- Pasaje proporcionado -
================================
En aquel
tiempo, uno de los comensales dijo a Jesús:
«¡Bienaventurado
el que coma en el reino de Dios!».
Jesús le
contestó:
«Un hombre
daba un gran banquete y convidó a mucha gente; a la hora del banquete mandó a
su criado a avisar a los convidados:
“Venid, que
ya está preparado”.
Pero todos
a una empezaron a excusarse.
El primero
le dijo:
«He
comprado un campo y necesito ir a verlo. Dispénsame, por favor”.
Otro dijo:
«He
comprado cinco yuntas de bueyes y voy a probarlas. Dispénsame, por favor”.
Otro dijo:
“Me acabo
de casar y, por ello, no puedo ir”.
El criado
volvió a contárselo a su señor. Entonces el dueño de casa, indignado, dijo a su
criado:
“Sal aprisa
a las plazas y calles de la ciudad y tráete aquí a los pobres, a los lisiados,
a los ciegos y a los cojos”.
El criado
dijo:
“Señor, se
ha hecho lo que mandaste, y todavía queda sitio”.
Entonces el
señor dijo al criado:
“Sal por los caminos y senderos, e insísteles hasta que entren y se llene mi casa. Y os digo que ninguno de aquellos convidados probará mi banquete”».
================================
- Entradas suministradas -
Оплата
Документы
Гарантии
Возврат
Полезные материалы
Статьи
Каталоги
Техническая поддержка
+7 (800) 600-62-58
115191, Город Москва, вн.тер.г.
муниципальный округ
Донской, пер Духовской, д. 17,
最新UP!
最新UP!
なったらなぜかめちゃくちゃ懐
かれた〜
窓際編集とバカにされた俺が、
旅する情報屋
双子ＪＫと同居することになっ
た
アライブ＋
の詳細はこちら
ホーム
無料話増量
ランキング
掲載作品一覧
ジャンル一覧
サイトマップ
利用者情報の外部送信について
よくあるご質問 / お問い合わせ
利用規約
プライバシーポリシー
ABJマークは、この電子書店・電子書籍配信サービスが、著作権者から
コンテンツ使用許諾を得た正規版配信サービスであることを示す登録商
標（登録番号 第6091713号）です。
================================
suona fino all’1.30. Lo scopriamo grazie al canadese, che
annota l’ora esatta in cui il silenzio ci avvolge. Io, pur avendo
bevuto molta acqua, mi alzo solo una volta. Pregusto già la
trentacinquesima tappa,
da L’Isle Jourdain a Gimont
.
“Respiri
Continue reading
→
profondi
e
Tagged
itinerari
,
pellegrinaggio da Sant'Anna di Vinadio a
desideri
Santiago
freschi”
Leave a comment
================================
- Acciones a realizar -
1. Enumera los grupos de personas que, según el pasaje del banquete, el señor manda traer de las plazas y calles de la ciudad.
2. Copia de forma literal las filas desde la que contiene "suona fino all’1.30." hasta la que contiene "Leave a comment", ambas incluidas.
El pasaje y las filas proceden de fuentes distintas.

- Respuestas -
1. Los pobres, los lisiados, los ciegos y los cojos.

2.
suona fino all’1.30. Lo scopriamo grazie al canadese, che
annota l’ora esatta in cui il silenzio ci avvolge. Io, pur avendo
bevuto molta acqua, mi alzo solo una volta. Pregusto già la
trentacinquesima tappa,
da L’Isle Jourdain a Gimont
.
“Respiri
Continue reading
→
profondi
e
Tagged
itinerari
,
pellegrinaggio da Sant'Anna di Vinadio a
desideri
Santiago
freschi”
Leave a comment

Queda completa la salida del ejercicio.